■ **Excerpt to read**
◇ ◇ ◇ ◇

Page MenuHomePhabricator

Wikidata query times out
Closed, InvalidPublic

Description

when i get this query query wikidata will be crash but by changing the country it will be ok like this. in my opinion it is cased the huge number of results.

Event Timeline

Yamaha5 created this task.Mar 17 2018, 5:02 PM
Restricted Application added a subscriber: Aklapper. · View Herald TranscriptMar 17 2018, 5:02 PM

it shows time out

java.util.concurrent.TimeoutException
	at java.util.concurrent.FutureTask.get(FutureTask.java:205)
	at com.bigdata.rdf.sail.webapp.BigdataServlet.submitApiTask(BigdataServlet.java:293)
	at com.bigdata.rdf.sail.webapp.QueryServlet.doSparqlQuery(QueryServlet.java:654)
	at com.bigdata.rdf.sail.webapp.QueryServlet.doGet(QueryServlet.java:288)
	at com.bigdata.rdf.sail.webapp.RESTServlet.doGet(RESTServlet.java:240)
	at com.bigdata.rdf.sail.webapp.MultiTenancyServlet.doGet(MultiTenancyServlet.java:271)
	at javax.servlet.http.HttpServlet.service(HttpServlet.java:687)
	at javax.servlet.http.HttpServlet.service(HttpServlet.java:790)
	at org.eclipse.jetty.servlet.ServletHolder.handle(ServletHolder.java:769)
	at org.eclipse.jetty.servlet.ServletHandler$CachedChain.doFilter(ServletHandler.java:1667)
	at org.wikidata.query.rdf.blazegraph.throttling.ThrottlingFilter.doFilter(ThrottlingFilter.java:304)
	at org.eclipse.jetty.servlet.ServletHandler$CachedChain.doFilter(ServletHandler.java:1650)

◇ ◇ ◇ ◇

■ **Given information**

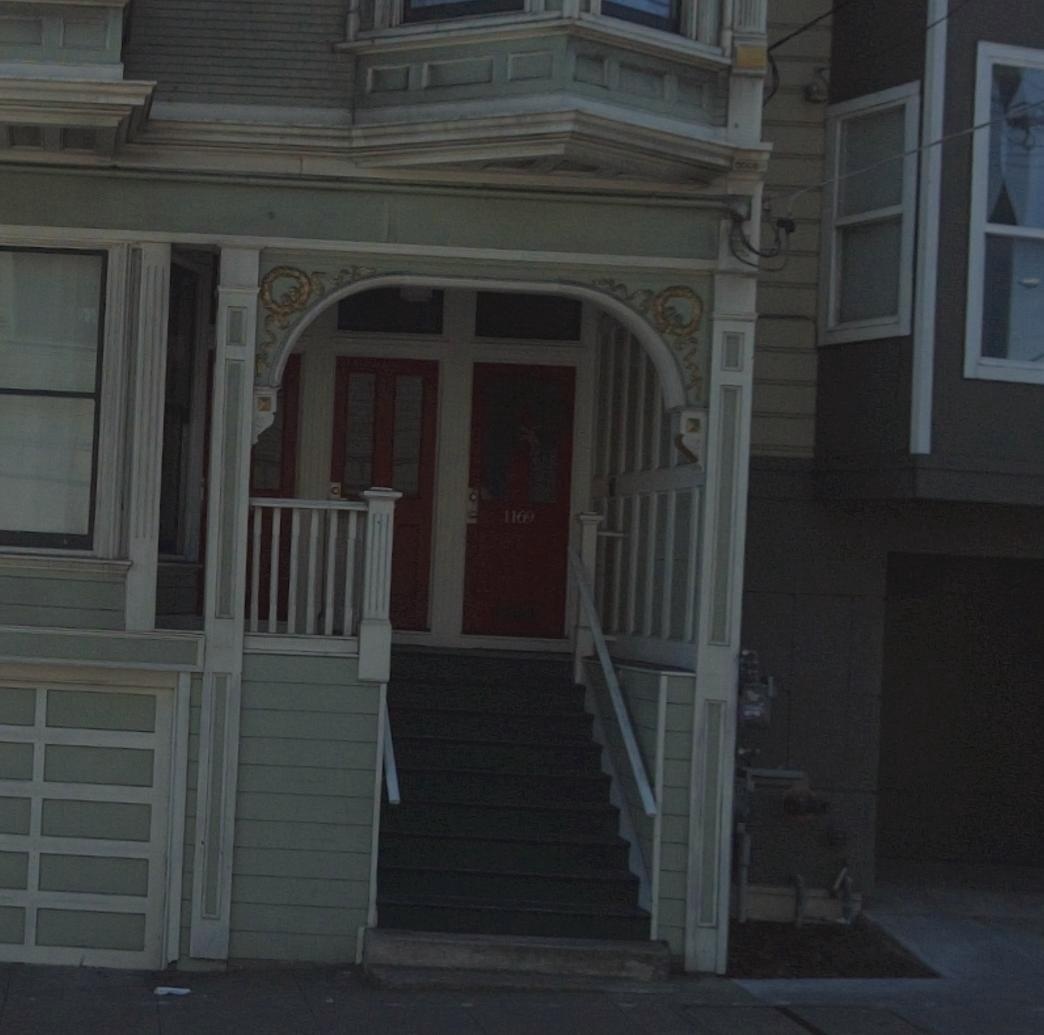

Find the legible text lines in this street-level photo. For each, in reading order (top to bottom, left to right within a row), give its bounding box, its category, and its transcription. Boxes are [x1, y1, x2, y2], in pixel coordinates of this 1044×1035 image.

◇ ◇ ◇ ◇

■ **What to work on**
Proceed with the Wikidata timeout report from where it stops. The data is separate material, unrelated to the Wikidata timeout report.

■ **The output**
	at ch.qos.logback.classic.helpers.MDCInsertingServletFilter.doFilter(MDCInsertingServletFilter.java:49)
	at org.eclipse.jetty.servlet.ServletHandler$CachedChain.doFilter(ServletHandler.java:1650)
	at org.wikidata.query.rdf.blazegraph.filters.ClientIPFilter.doFilter(ClientIPFilter.java:43)
	at org.eclipse.jetty.servlet.ServletHandler$CachedChain.doFilter(ServletHandler.java:1650)
	at org.eclipse.jetty.servlet.ServletHandler.doHandle(ServletHandler.java:583)
	at org.eclipse.jetty.server.handler.ScopedHandler.handle(ScopedHandler.java:143)
	at org.eclipse.jetty.security.SecurityHandler.handle(SecurityHandler.java:577)
	at org.eclipse.jetty.server.session.SessionHandler.doHandle(SessionHandler.java:223)
	at org.eclipse.jetty.server.handler.ContextHandler.doHandle(ContextHandler.java:1125)
	at org.eclipse.jetty.servlet.ServletHandler.doScope(ServletHandler.java:515)
	at org.eclipse.jetty.server.session.SessionHandler.doScope(SessionHandler.java:185)
	at org.eclipse.jetty.server.handler.ContextHandler.doScope(ContextHandler.java:1059)
	at org.eclipse.jetty.server.handler.ScopedHandler.handle(ScopedHandler.java:141)
	at org.eclipse.jetty.server.handler.ContextHandlerCollection.handle(ContextHandlerCollection.java:215)
	at org.eclipse.jetty.server.handler.HandlerCollection.handle(HandlerCollection.java:110)
	at org.eclipse.jetty.server.handler.HandlerWrapper.handle(HandlerWrapper.java:97)
	at org.eclipse.jetty.server.Server.handle(Server.java:497)
	at org.eclipse.jetty.server.HttpChannel.handle(HttpChannel.java:311)
	at org.eclipse.jetty.server.HttpConnection.onFillable(HttpConnection.java:248)
	at org.eclipse.jetty.io.AbstractConnection$2.run(AbstractConnection.java:540)
	at org.eclipse.jetty.util.thread.QueuedThreadPool.runJob(QueuedThreadPool.java:610)
	at org.eclipse.jetty.util.thread.QueuedThreadPool$3.run(QueuedThreadPool.java:539)
	at java.lang.Thread.run(Thread.java:748)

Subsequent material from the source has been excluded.